После Кронштадта. Прощание с Ларисой Рейснер. "Красный бонапартизм" и "сменовеховство". Ответ Мережковскому. Книгоиздательства "Мысль" и "Петрополис". "Огненный столп". Юбилей в Бежецке и Петрограде. "Звучащая раковина" и фотоателье Наппельбаума. Последние споры с Блоком. Подпольные деньги. Первомайская диверсия.

"Помню жестокие дни после кронштадтского восстания, – рассказывал Николай Оцуп. – На грузовиках вооруженные курсанты везут сотни обезоруженных кронштадтских матросов. С одного грузовика кричат: "Братцы, помогите, расстреливать везут!" Я схватил Гумилева за руку. Гумилев перекрестился. Сидим на бревнах на Английской набережной, смотрим на льдины, медленно плывущие по Неве. Гумилев печален и озабочен. "Убить безоружного, – говорит он, – величайшая подлость". Не принеся ни малейшей пользы Голубю и Вячеславскому, Гумилев оказался замешан в деле, которое завершилось большой кровью и большими сомнениями в истинной подоплеке происшедшего. "Я удивляюсь тем, кто составляет сейчас заговоры, – подытоживал Гумилев. – Глупцы, они играют в руку провокации. Я не трус. Борьба моя стихия, но на работу в тайных организациях я бы теперь не пошел".

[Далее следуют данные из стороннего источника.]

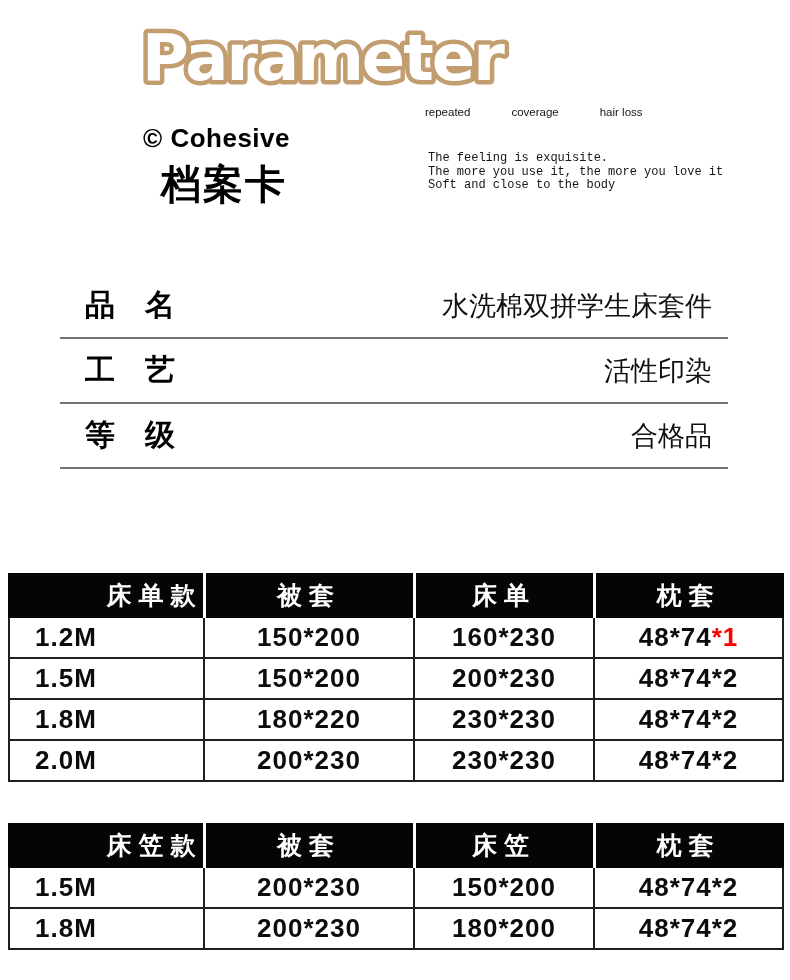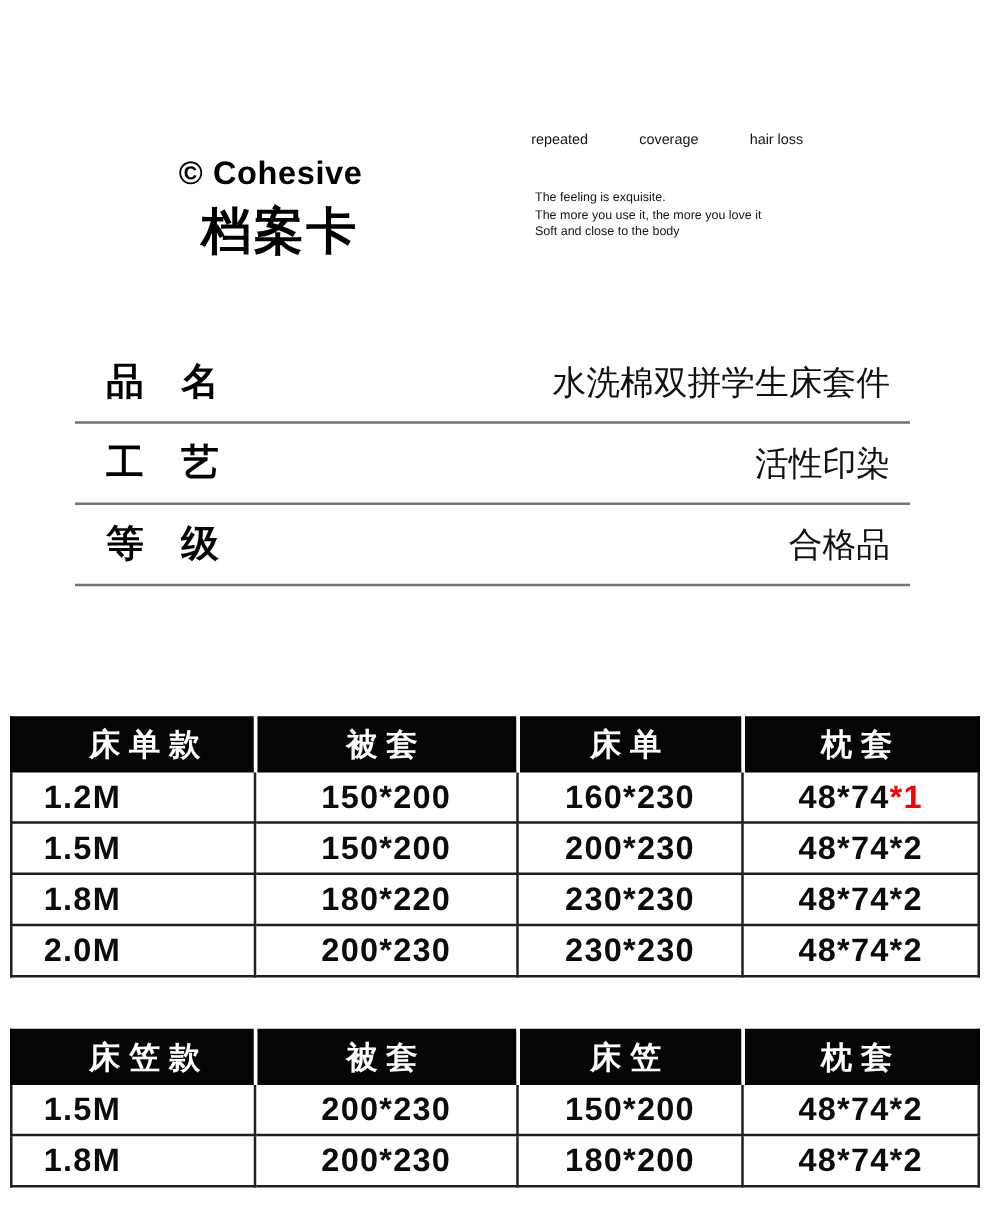--- a/index.html
+++ b/index.html
@@ -26,21 +26,21 @@
   }
 
   
   .keywords {
     position:absolute; left:425px; top:106px;
     display:flex; gap:41px;
     font-size:11.5px; color:#141414;
   }
   .tagline {
     position:absolute; left:428px; top:152px;
-    font-size:10px; line-height:13.5px; color:#141414;
+    font-size:12px; line-height:13.5px; color:#141414;font-family:Liberation Mono, monospace;
   }
 
   
   .specs { position:absolute; left:60px; top:274px; width:668px; }
   .spec-row {
     height:65px;
     border-bottom:2px solid #737373;
     display:flex; align-items:center; justify-content:space-between;
   }
   .spec-label { margin-left:25px; font-size:30px; font-weight:bold; color:#000; }
@@ -58,35 +58,40 @@
   .table-fitted { top:823px; }
   table.size-table th {
     background:#050505; color:#ffffff;
     height:43px;
     font-size:25px; font-weight:bold; letter-spacing:7px;
     border:2px solid #050505;
     text-align:center;
   }
   .table-fitted th { height:42px; }
   table.size-table th + th { border-left:3px solid #ffffff; }
-  table.size-table th:first-child { text-align:center; padding-left:26px; }
+  table.size-table th:first-child { text-align:right; padding-left:26px; }
   table.size-table td {
     height:41px;
     border:2px solid #1f1f1f;
     font-size:26px; font-weight:bold; color:#0c0c0c;
     text-align:center; letter-spacing:1px;
   }
   table.size-table td:first-child { text-align:left; padding-left:25px;margin-left:44px; }
   .red-note { color:#fe0000; }
 </style>
 </head>
 <body>
 
 <div class="page">
 
+  <div class="title-wrap">
+    <svg width="380" height="92" viewBox="0 0 380 92">
+      <text x="6" y="70" font-family="DejaVu Sans, sans-serif" font-size="64" font-weight="bold" letter-spacing="-2" fill="#ffffff" stroke="#c29d70" stroke-width="9" stroke-linejoin="round" stroke-linecap="round" paint-order="stroke">Parameter</text>
+    </svg>
+  </div>
 
   <div class="brand-copy">© Cohesive</div>
   <div class="brand-name">档案卡</div>
 
   <div class="keywords">
     <span>repeated</span>
     <span>coverage</span>
     <span>hair loss</span>
   </div>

Как и многие петроградцы, Гумилев был склонен видеть и за "волынками", и за морским мятежом – изощренную политическую игру Зиновьева, чья диктаторская власть только окрепла после разгона рабочих и подавления восстания в Кронштадте. Всюду шли свирепые административные чистки. "За Кронштадт" лишались влияния, а то и начальственных кресел недостаточно лояльные к Смольному руководители Северной Коммуны. Обиженные вожди искали поддержки у Горького, главного врага Зиновьева. В горьковской гостиной на Кронверкском проспекте отводили душу и секретарь городского комитета РКП (б) Сергей Зорин, и председатель политуправления Петроградского военного округа Иван Бакаев (ранее возглавлявший ПетроЧК), и герой петроградской обороны командарм Михаил Лашевич, и даже зиновьевский шурин Илья Ионов, ведавший Госиздатом. К Горькому эти громовержцы являлись запросто и среди сотрудников "Всемирной литературы" держались дружески (Владислав Ходасевич запомнил, как просвещенный Бакаев цитировал наизусть его стихи и "наговорил кучу лестных вещей").